What is needed: In the lines below, swap every "lens line" for "intrinsics line" and leave everything else unchanged. Don't include the pictures in your answer.

Data in this exercise:

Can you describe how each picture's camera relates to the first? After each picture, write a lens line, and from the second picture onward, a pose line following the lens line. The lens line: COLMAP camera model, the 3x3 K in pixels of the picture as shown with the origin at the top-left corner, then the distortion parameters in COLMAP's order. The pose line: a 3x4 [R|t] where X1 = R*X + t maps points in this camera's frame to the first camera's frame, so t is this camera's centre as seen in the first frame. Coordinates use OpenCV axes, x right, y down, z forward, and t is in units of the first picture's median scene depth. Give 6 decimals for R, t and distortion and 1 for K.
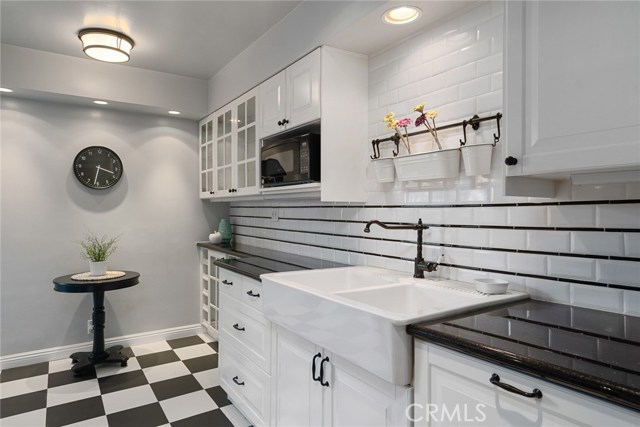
lens RADIAL K [[379.0, 0, 314.0], [0, 379.0, 215.2], [0, 0, 1]] dist [0.003989, -0.002351]
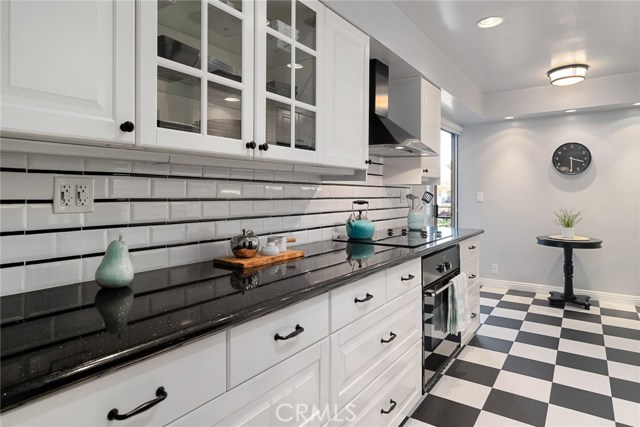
lens RADIAL K [[376.3, 0, 314.3], [0, 376.3, 186.8], [0, 0, 1]] dist [0.003393, 0.001392]
pose [[0.339103, -0.016142, -0.940611, 0.371652], [-0.013247, 0.999672, -0.021931, 0.015645], [0.940656, 0.019897, 0.338778, -0.299961]]
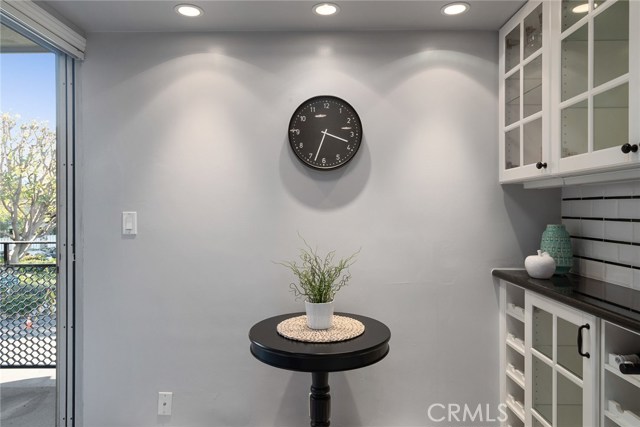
lens RADIAL K [[390.1, 0, 322.1], [0, 390.1, 210.1], [0, 0, 1]] dist [0.004632, 0.000163]
pose [[0.830422, -0.000872, -0.557135, -0.236241], [-0.004629, 0.999953, -0.008464, -0.002355], [0.557116, 0.009607, 0.830379, 0.497301]]
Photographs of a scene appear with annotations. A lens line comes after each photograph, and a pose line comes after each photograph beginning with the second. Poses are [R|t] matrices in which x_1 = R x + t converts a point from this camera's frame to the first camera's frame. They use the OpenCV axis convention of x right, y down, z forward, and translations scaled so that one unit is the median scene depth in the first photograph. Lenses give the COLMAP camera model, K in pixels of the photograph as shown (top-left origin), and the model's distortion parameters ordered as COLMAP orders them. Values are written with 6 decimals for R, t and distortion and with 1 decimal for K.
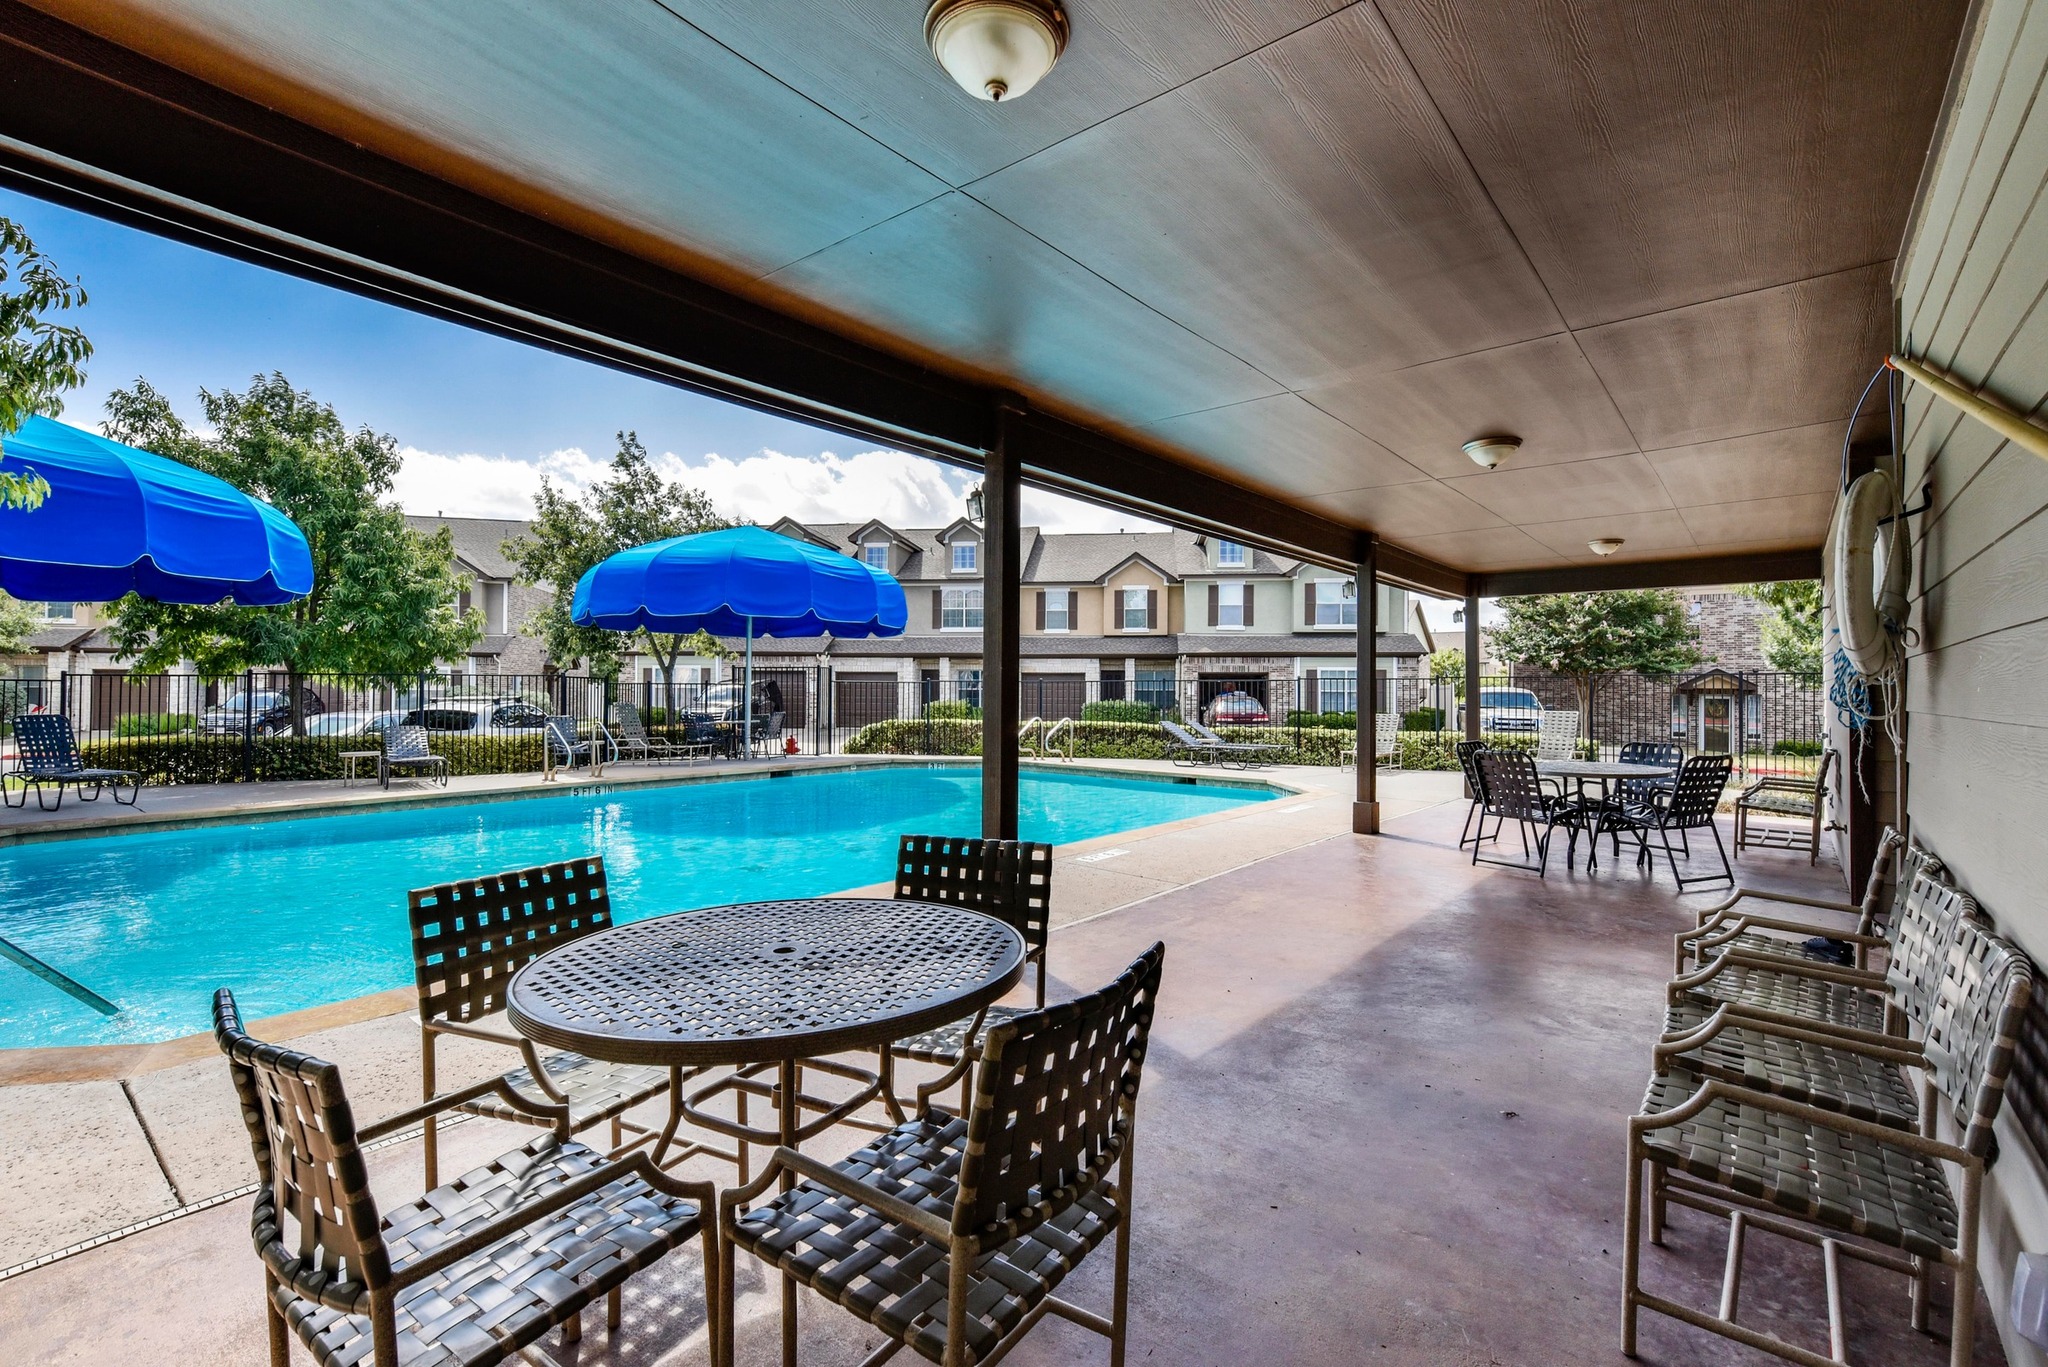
lens RADIAL K [[898.4, 0, 1024.0], [0, 898.4, 683.5], [0, 0, 1]] dist [-0.015083, 0.000192]
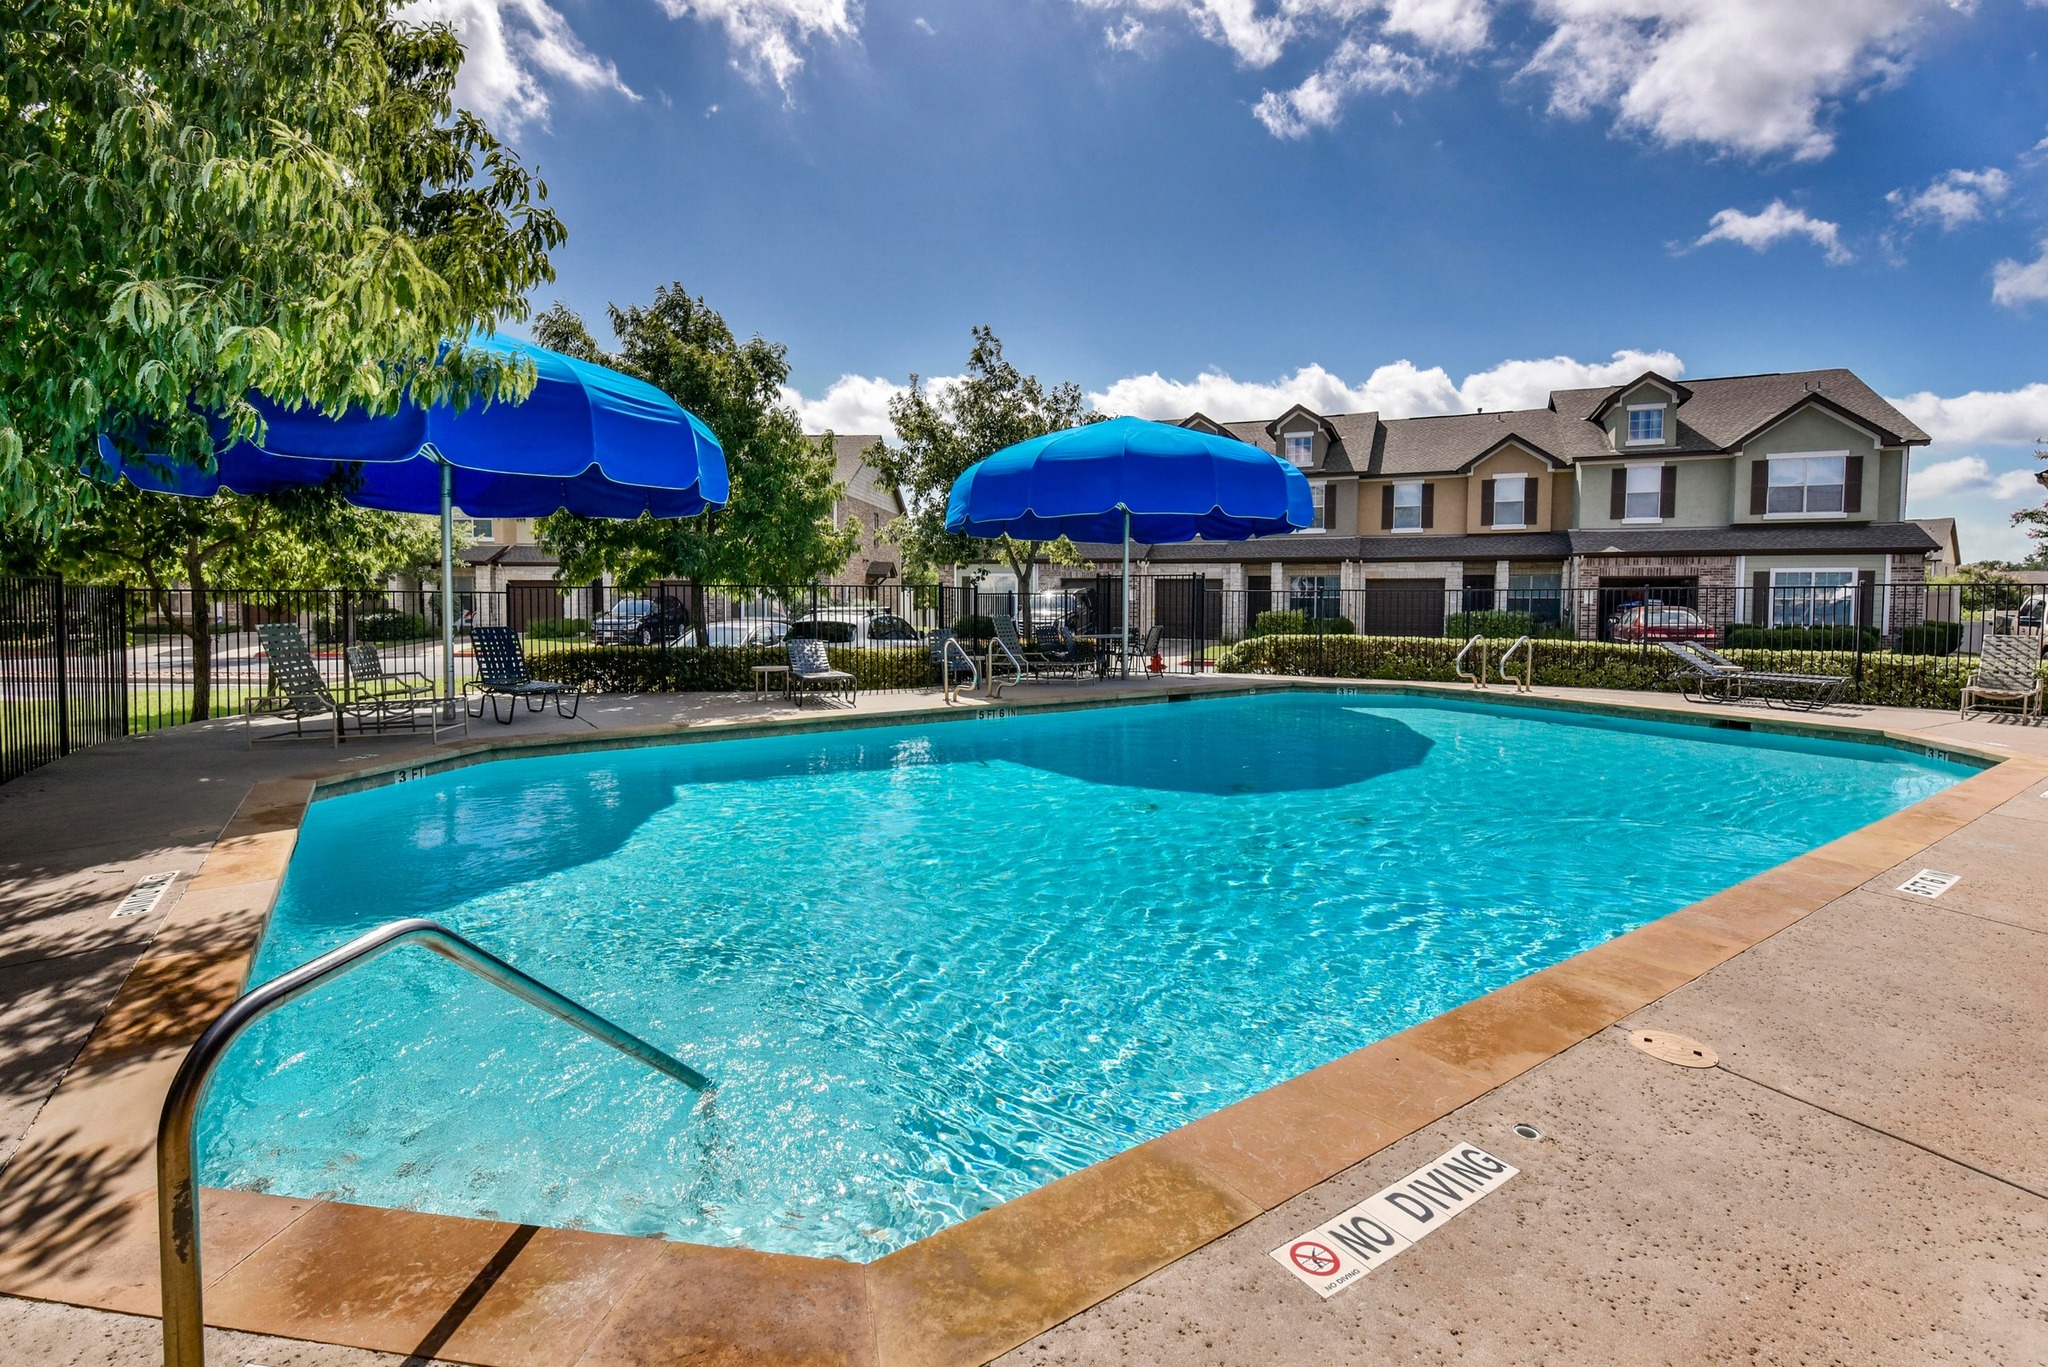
lens RADIAL K [[918.3, 0, 1024.1], [0, 918.3, 621.8], [0, 0, 1]] dist [0.020483, -0.000061]
pose [[0.957079, 0.007538, -0.289731, -0.118245], [0.002692, 0.999387, 0.034895, -0.003677], [0.289816, -0.034177, 0.956472, 0.075843]]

Solution for this task:
Can you describe how each picture's camera relates to the first? After each picture, write a intrinsics line, and from the second picture onward, a pose line following the intrinsics line. The intrinsics line: COLMAP camera model, the 3x3 K in pixels of the picture as shown with the origin at the top-left corner, then the distortion parameters in COLMAP's order. The pose line: a 3x4 [R|t] where X1 = R*X + t maps points in this camera's frame to the first camera's frame, so t is this camera's centre as seen in the first frame. Coordinates use OpenCV axes, x right, y down, z forward, and t is in units of the first picture's median scene depth. Give 6 decimals for R, t and distortion and 1 for K.
lens RADIAL K [[379.0, 0, 314.0], [0, 379.0, 215.2], [0, 0, 1]] dist [0.003989, -0.002351]
lens RADIAL K [[376.3, 0, 314.3], [0, 376.3, 186.8], [0, 0, 1]] dist [0.003393, 0.001392]
pose [[0.339103, -0.016142, -0.940611, 0.371652], [-0.013247, 0.999672, -0.021931, 0.015645], [0.940656, 0.019897, 0.338778, -0.299961]]
lens RADIAL K [[390.1, 0, 322.1], [0, 390.1, 210.1], [0, 0, 1]] dist [0.004632, 0.000163]
pose [[0.830422, -0.000872, -0.557135, -0.236241], [-0.004629, 0.999953, -0.008464, -0.002355], [0.557116, 0.009607, 0.830379, 0.497301]]
Photographs of a scene appear with annotations. A intrinsics line comes after each photograph, and a pose line comes after each photograph beginning with the second. Poses are [R|t] matrices in which x_1 = R x + t converts a point from this camera's frame to the first camera's frame. They use the OpenCV axis convention of x right, y down, z forward, and translations scaled so that one unit is the median scene depth in the first photograph. Lenses give the COLMAP camera model, K in pixels of the photograph as shown (top-left origin), and the model's distortion parameters ordered as COLMAP orders them. Values are written with 6 decimals for R, t and distortion and with 1 decimal for K.
lens RADIAL K [[898.4, 0, 1024.0], [0, 898.4, 683.5], [0, 0, 1]] dist [-0.015083, 0.000192]
lens RADIAL K [[918.3, 0, 1024.1], [0, 918.3, 621.8], [0, 0, 1]] dist [0.020483, -0.000061]
pose [[0.957079, 0.007538, -0.289731, -0.118245], [0.002692, 0.999387, 0.034895, -0.003677], [0.289816, -0.034177, 0.956472, 0.075843]]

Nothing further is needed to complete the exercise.